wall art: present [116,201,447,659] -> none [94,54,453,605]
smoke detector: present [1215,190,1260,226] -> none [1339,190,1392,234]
•••
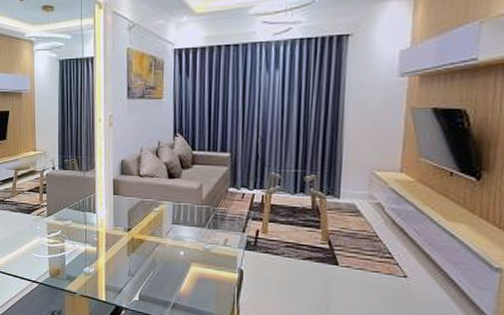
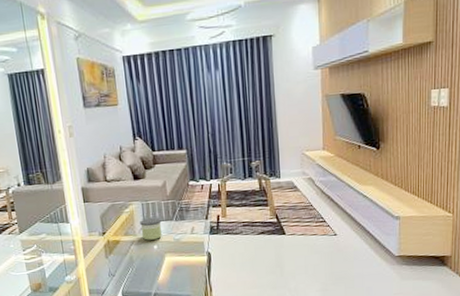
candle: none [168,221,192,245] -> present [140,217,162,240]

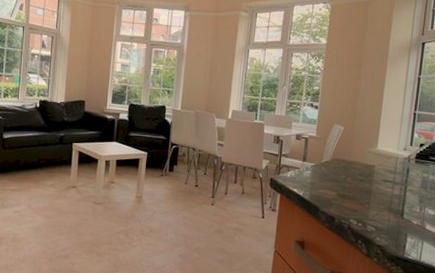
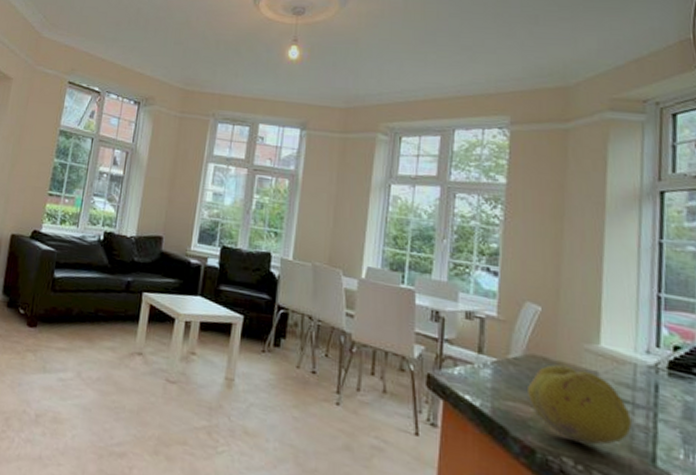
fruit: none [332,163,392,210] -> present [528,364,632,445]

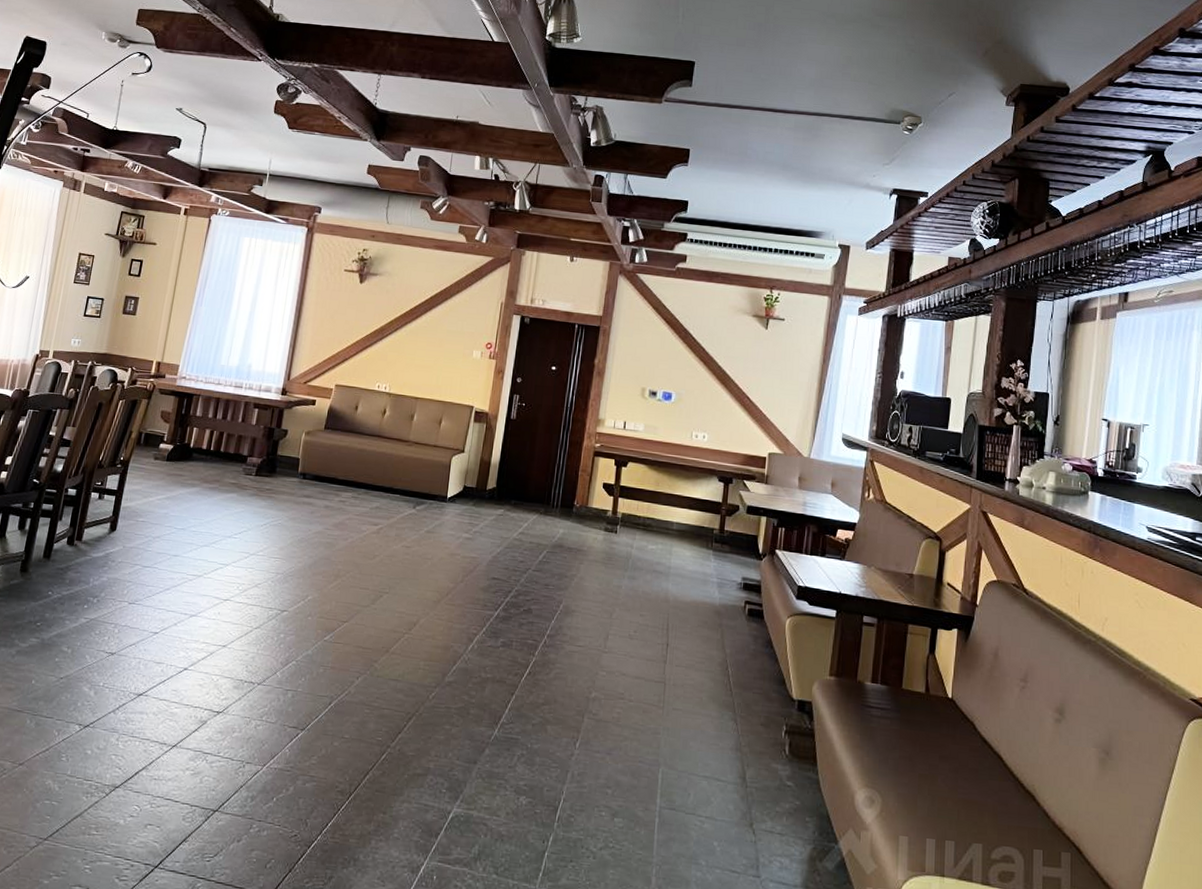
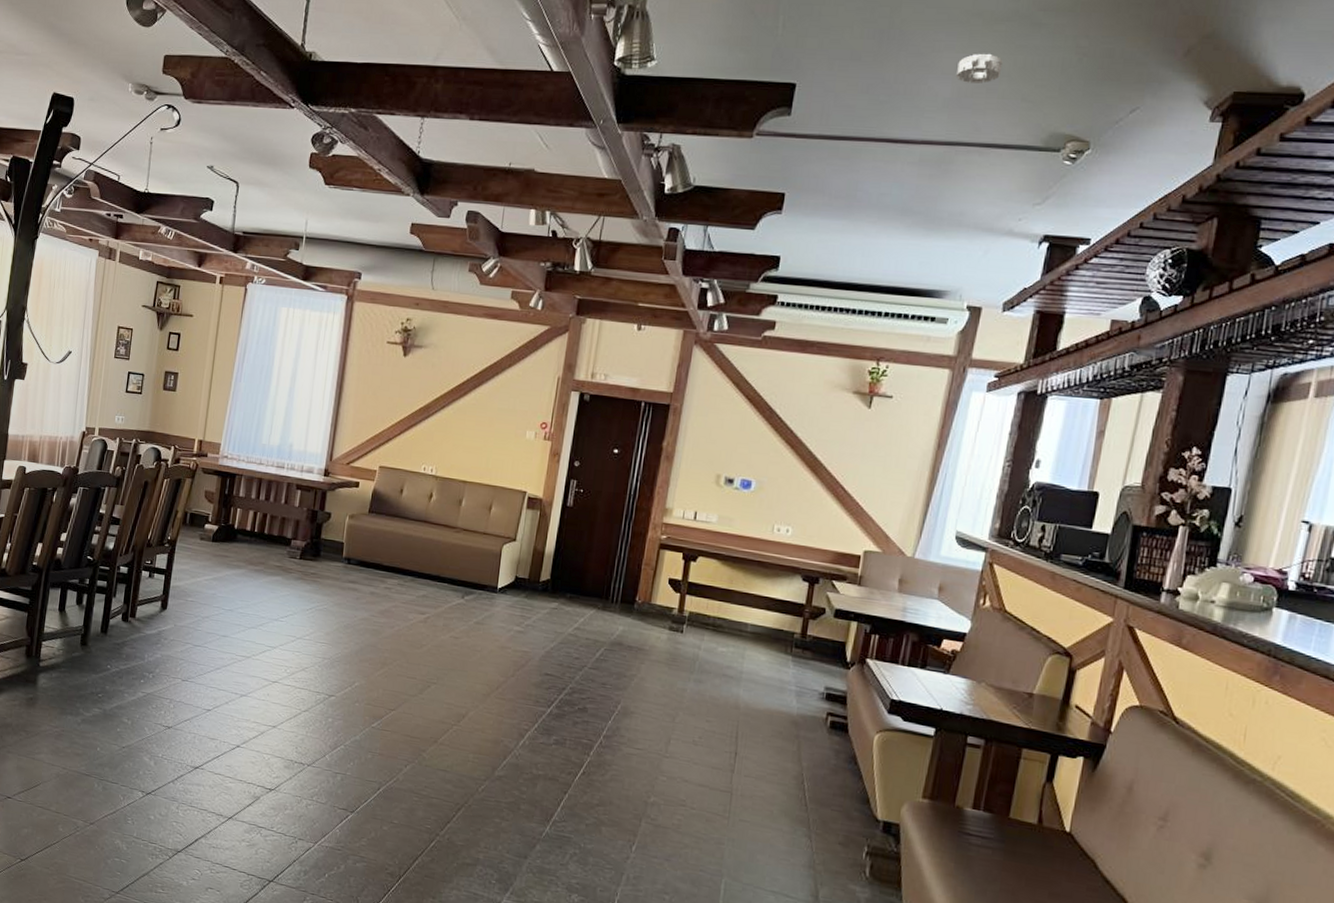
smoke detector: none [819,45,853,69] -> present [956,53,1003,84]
•••
▶ [TASK REQUIREMENTS]:
Copy needed, without pictures: the lines of the listing above from the line containing "candle: none [168,221,192,245]" up to and including the line containing "smoke detector: none", set down exactly.

▶ [SOLUTION FOR THIS EXERCISE]:
candle: none [168,221,192,245] -> present [140,217,162,240]

fruit: none [332,163,392,210] -> present [528,364,632,445]

smoke detector: none [819,45,853,69] -> present [956,53,1003,84]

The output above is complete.